JR: The term “democratic fetish” invokes the idea that basically everything is not as it appears, or that appearances are nothing but an illusions. I think that we are in systems that reinforce their authoritarianism. We live in systems of compromise because the state of urgency has been in effect for a year now. We see at once how it is a state of urgency that is in one respect soft, because people are demonstrating, going in the streets, and at the same time can easily harden when necessary. We are in this framework, i don’t see then why our rules are attempting to radicalize it. There is no particular reason. This is a hardening or the representative system. This is why there is no solution other than trying to think of constituting forces which are autonomous with respect to this system.

AL: In a system which is quite restrictive, which is more and more authoritarian, where rules are enacted by decree, and where the media is completely controlled, isn’t the recurrence of violence inevitable? You know that many of the people on the Left pin all their hopes on street action, be that demonstrations or violence. Doesn’t the current functioning of the French democracy condemn it to this fate? In 2016, when the movement of the labor law, there were dozens of demonstrations for months on end for no political gain.

JR: “Political gain” may mean different things. In any case the law in fact passed. There were nevertheless some situations where laws did not pass because of the force of movements. There was also the case of the Law of first employment where the law was passed and where it was finally revoked because the street movement had made it inapplicable.

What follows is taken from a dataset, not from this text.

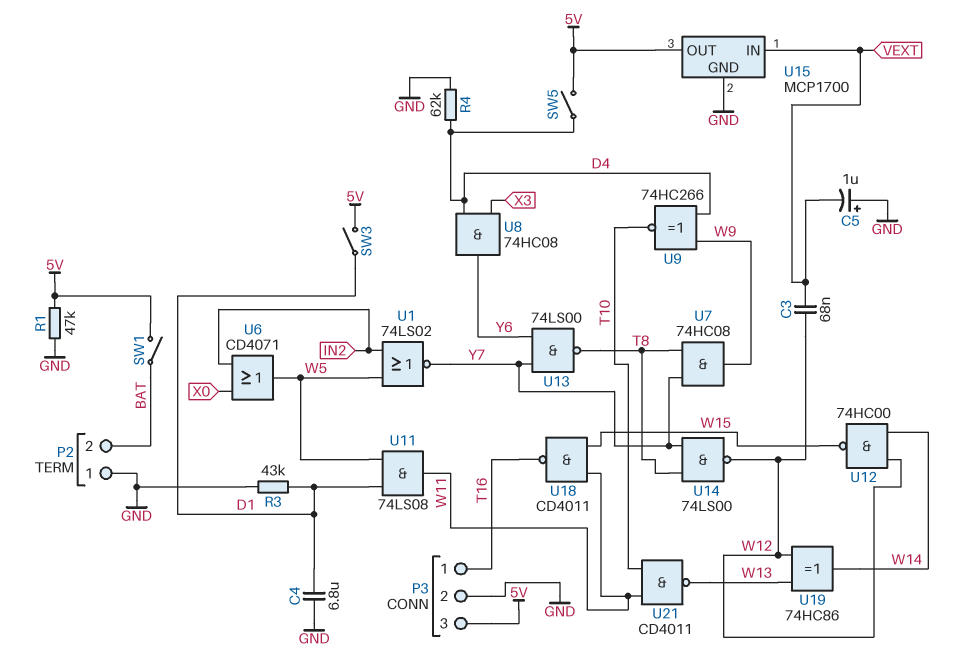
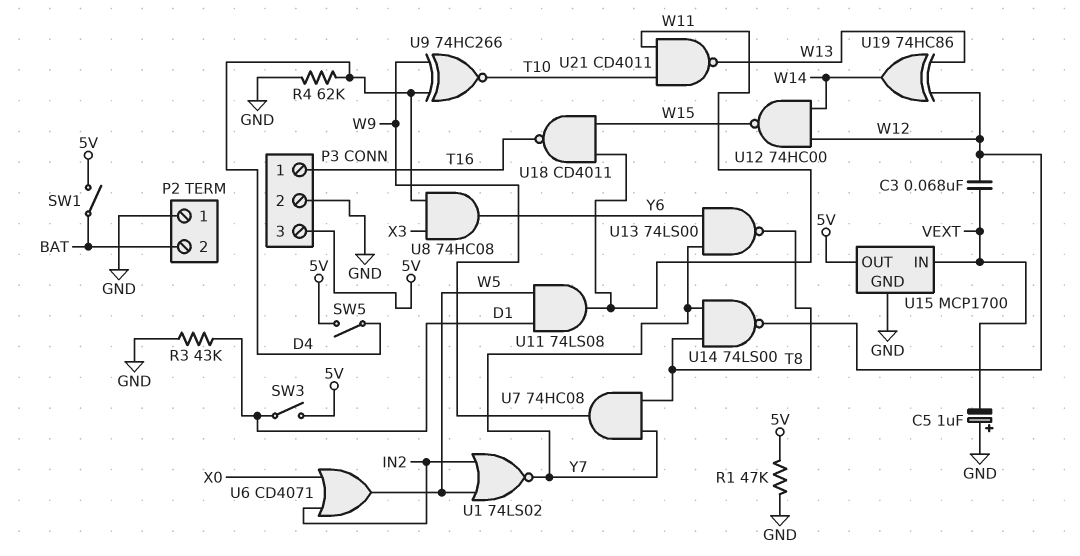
C4: 6.8uF (D1, GND) -> none

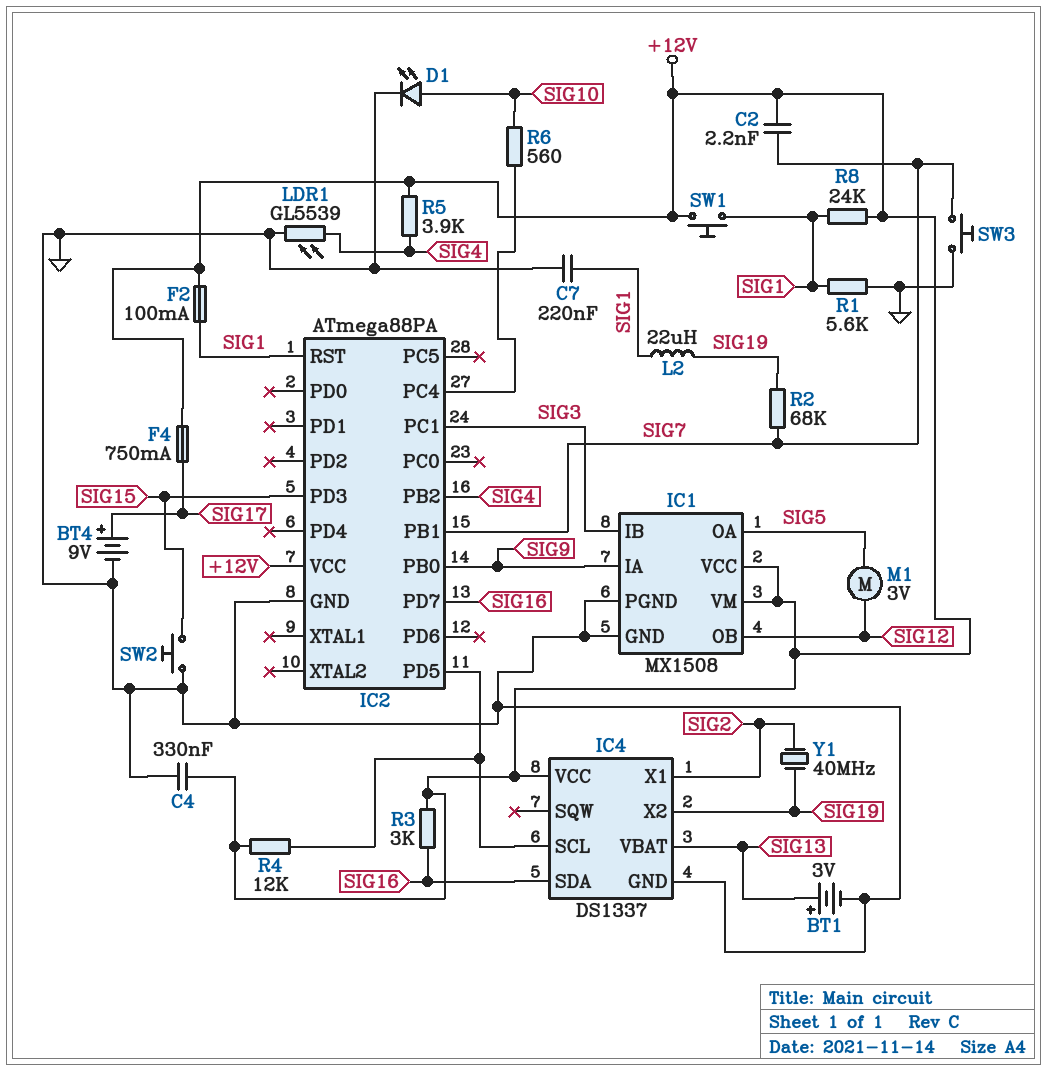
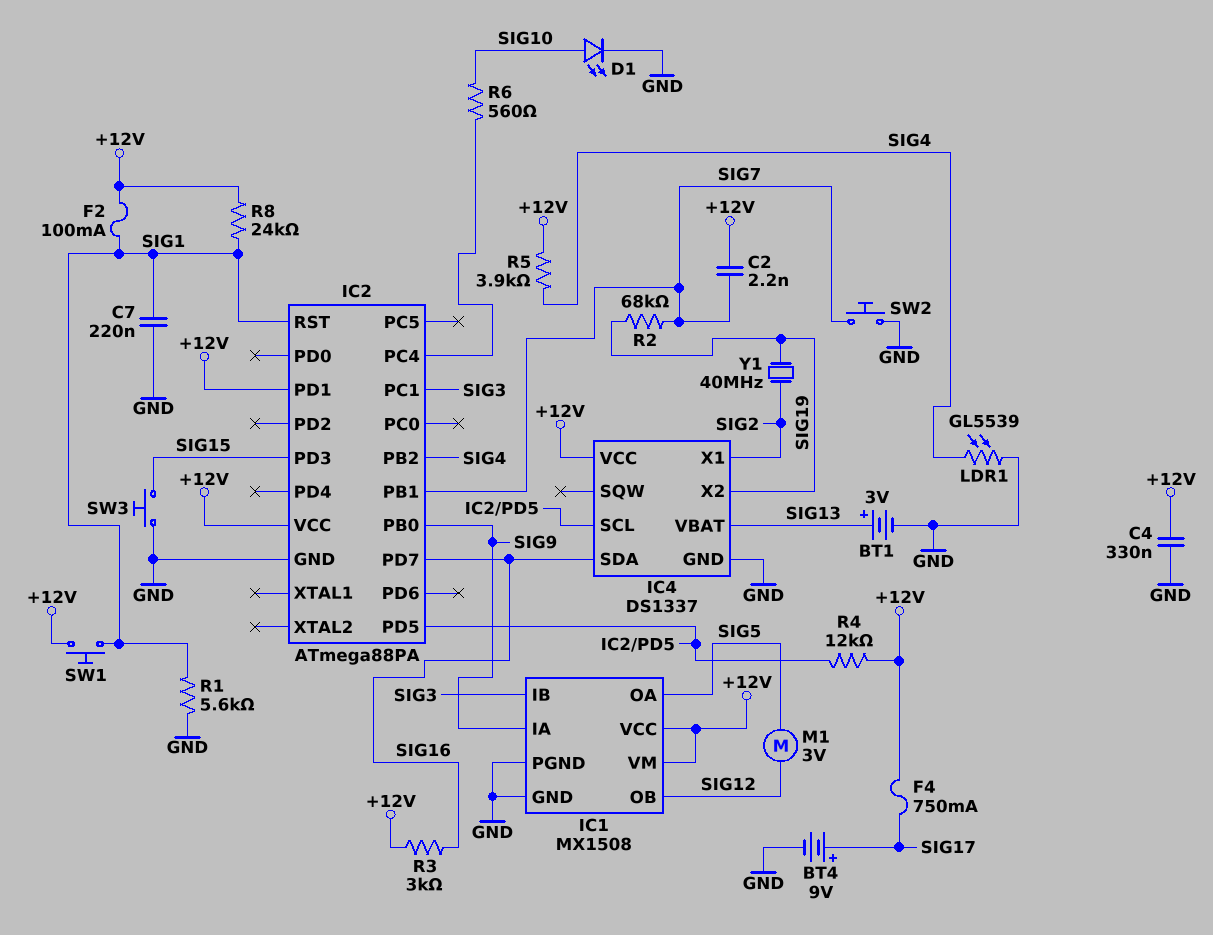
IC2 pin PD1: none -> +12V
L2: 22uH (SIG1, SIG19) -> none
SW2: button (GND, SIG15) -> button (GND, SIG7)
SW3: button (GND, SIG7) -> button (GND, SIG15)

Actually, we are not in this situation, but no one believes that because there will be more clashes with the police then we will be able to better resist the laws. I think that the question today is that of rethinking forms of organization, ways of being together which would be for the long term, and at the same time outside of the electoral forces. Forms of action which can be more or less violent, but not with the idea that this is because by smashing more stores we make progress, nor because it will increase our numbers in the street. There is confusion around the question of what can be effective. I think that the first thing is to try to create forms of reflection, forms of communal action, that instead of producing immediate results, produce a clarification of what the people want and can do together.

One Response

  1. Lancelin keeps asking Ranciere for a constructive proposal and all he has to offer is a “let’s come up with new ideas”. Admirably humble, but not very useful.

    While Ranciere is rightfully skeptical about both the traditional- and the anarchist-style of thought and action, it is not clear to me why he avoids making a specific proposal around an allotted chamber. He indicates that he has some faith in sortition, but apparently does not think it would be a good drop-in replacement for elections. Unfortunately, he is neither asked, not does he volunteer, his thinking on this matter.